There are only three exceptions to the sovereign immunity rule. We may find waiver of immunity only "where (1) the state expressly consents; (2) a statute or constitution so provides; or (3) Congress clearly intended to condition the state's participation in a program or activity on the state's waiver of immunity." BV Engineering v. Univ. of Cal., Los Angeles, 858 F.2d at 1396 (quoting Collins v. Alaska, 823 F.2d 329, 337 (9th Cir. 1987)).

It appears that this court is without subject matter jurisdiction for several reasons.

First, Evonuk named the State of Oregon as the sole defendant. He did not allege that any state official acted in his individual capacity to violate any entitlement under the U.S. Constitution. He attempts to sue his own state in violation of the Eleventh Amendment. See Welch, 493 U.S. at 472.

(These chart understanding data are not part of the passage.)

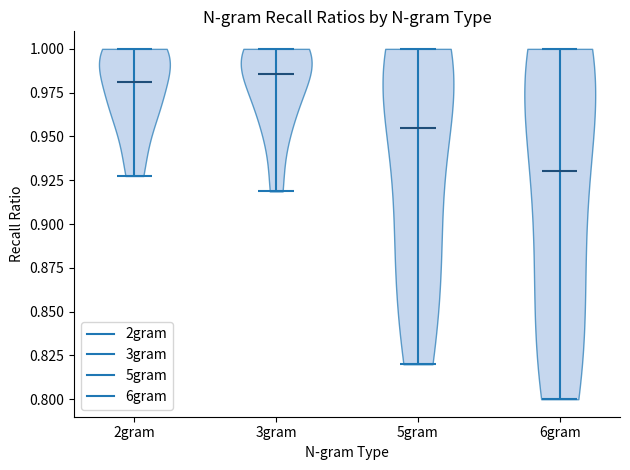

Reading left to right, read every violin against the y-axis: where its median line is, and the lowest and highest points it reaches. The values are not printed on the chart, so give them approximately, as read against the axis.

2gram: median line 0.980, lowest point 0.925, highest point 1.000
3gram: median line 0.985, lowest point 0.920, highest point 1.000
5gram: median line 0.955, lowest point 0.820, highest point 1.000
6gram: median line 0.930, lowest point 0.800, highest point 1.000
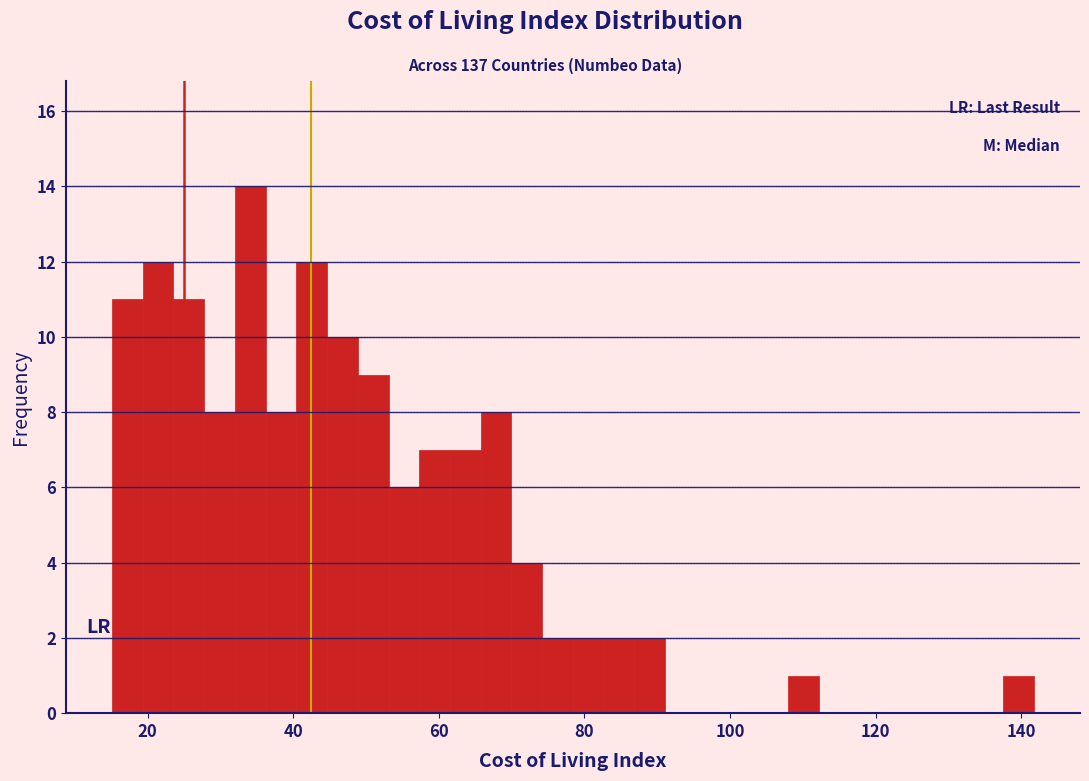

Around what value on the x-axis is the tallest bar? Give the approximate position of its centre, as read against the axis.

34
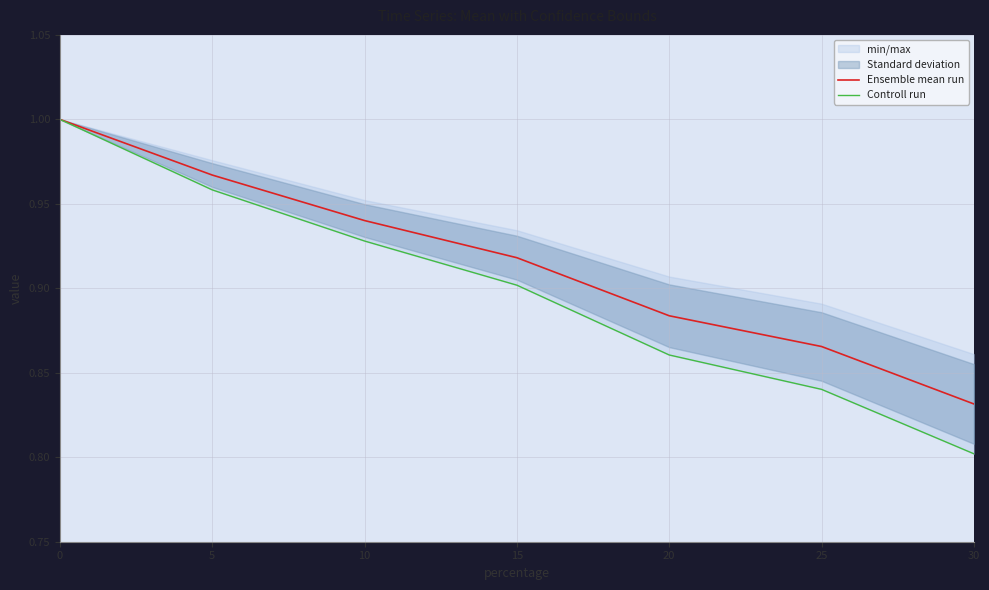

What is the greatest value displayed?

1.0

Second, the state has not expressly consented to this suit. A review of the relevant sections of the Oregon Revised Statutes and Oregon's constitution indicates that the state has not otherwise provided that it will allow itself to be sued in federal court with regard to the type of action brought by Evonuk. See Or.Const. of 1857.; Or.Rev.Stat. Secs. 271.005 to 275.370; 390.310 to 390.460. See also BV Engineering v. Univ. of Cal., Los Angeles, 858 F.2d at 1396; Collins v. Alaska, 823 F.2d at 331-32. Cf. Hay v. Bruno, 394 F. Supp. 286 (D. Or. 1972) (finding federal court jurisdiction to uphold Or.Rev.Stat. Secs. 390.610 and 390.640 as constitutional because whether the state court "worked an unpredictable change in state law" by applying common law principles of real property when it held that the state had acquired a recreational easement under the doctrine of "custom" presented an "inevitabl [e] federal question"). There is no indication by Congress that it intended to create a cause of action for damages against Oregon for its activities pertaining to the Willamette River or conditioned Oregon's activities pertaining to the Willamette River on the state's waiver of immunity. BV Engineering at 1396; Collins at 331-32. Dismissal was proper.

AFFIRMED.

 *

The panel unanimously finds this case suitable for submission on the record and briefs and without oral argument pursuant to Fed. R. App. P. 34(a), Ninth Circuit Rule 34-4

 **

This disposition is not appropriate for publication and may not be cited to or by the courts of this circuit except as provided by 9th Cir.R. 36-3

 1

Evonuk claims that he (1) holds legal title to a recorded deed which passed title from the State of Oregon to his father as owner of Willamette River Bed Land in T17S, R4W, Sec. 24 according to his father's last will and testament; (2) is owner in trust of a parcel of land bounded, on the west by Gate Creek and on the south by the McKenzie River which "is above the navigable reaches;" (3) is personal owner of the land underlying the Coast Fork

 2

In response to a question asking whether the district court was wrong in dismissing the complaint, Evonuk responded in his pro se informal opening brief:

"Far be it for me to judge. The District Court had to do what it did according to the Local Rules and the Federal Rules and Procedure in which I, as Appellant, am outside of my field of expertise. A correct answer would have to agree with how the Supreme Court of the United States itself would rule."